Which brings us to the first of three reasons why I’m no longer studying to become a rabbi: seminarIES. Unlike the glorious ethnotheolegalism of our forebears, Judaism today (at least in the USA) is sorted into fragments according to how closely one adheres to Torah practice. That’s a big problem for someone who’s more in love with Torah than with the sorting process (and who doesn’t make an extracontextual distinction between “Torah” and “practice”), and doubly so that a rabbi sometimes must speak as a denominational representative.

But the fact is, I don’t like denominations. I like the people involved (though that’s true of most people I meet), but I don’t like that Orthodoxy often emphasizes the ritual over the ethical, or that Conservatism can’t seem to define itself as other than “not Orthodox.” I really don’t like that Reform unilaterally changed the rules of Jewish identity, or that Renewal replaces the Jewish intellectual tradition with tambourines and navel-gazing (more on this later), or that Reconstructionism (and other non-O denominations) is apparently driving away men through feminization of liturgy and the overall service “vibe.” And what I really, really, really, really, REALLY don’t like about denominations is the inherent smugness thereof and consequent sniping at “those other guys.”

My second reason for not becoming a rabbi: I’m too cranky, and rabbis shouldn’t be cranky. (We had an angry rabbi round these parts a few years back. I saw firsthand what that did to the congregation, and to him, before he mercifully removed himself.) I discovered my inner crankypants when my best friend died in late 2002. My life fell apart, and it took a couple years of therapy and medication to learn that one cannot easily balance a variety of vital social roles on something as tenuous as unresolved emotional issues. It seems to me a rabbi needs to exemplify solidity, or at least possess it, before helping other people find theirs.

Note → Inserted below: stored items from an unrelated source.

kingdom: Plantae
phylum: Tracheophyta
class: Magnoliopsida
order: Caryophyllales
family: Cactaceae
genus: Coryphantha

Reason number three concerns the colossal ego needed by a writer versus the intense humility required of a rabbi. Since “humility” isn’t cringing and whinging so much as keeping a sense of perspective, the idea that I am one small, fragile, temporary mind out of billions seems more like common sense than despair. But as a writer, and thus potentially immortal, my ego is so large as to cause airplanes to dip in gravitic homage when they fly over my house. So deep I have to wear a life jacket whenever I’m around me. So high that even I can’t stack an appropriate metaphor against it. As Robert Anton Wilson said, “Most of the characteristics which make for success in writing are precisely those which we are all taught to repress … (like) the firm belief that you are an important person, that you are a lot smarter than most people, and that your ideas are so damned important that everyone should listen to you.” Essential characteristics of writers — religious leaders, not so much. (See above the bit about the angry rabbi.)

I’m not sure I’m smarter than most people — maybe those I used to write about in the police blotter. (Or maybe not.) But my ideas are so damned important that everyone should listen to me (hence this blog, among other things); and something about being the hub of all that attention tells me that it’s better centered on my keyboard than my services.

That said: I have not given up studying Torah, or sharing it with curious folks (Ann & I conduct a Torah study in our living room every Saturday morning that there aren’t synagogue services). I certainly haven’t given up trying to live like (my best understanding of) a Jew. But I have given up the idea of becoming a rabbi; and since I first announced my rabbinic aspirations in a newspaper column nine years ago — and since people still ask me — it seems only fair to publicize their reverse.

Thanks for reading this far. I’ll see you at the book signing!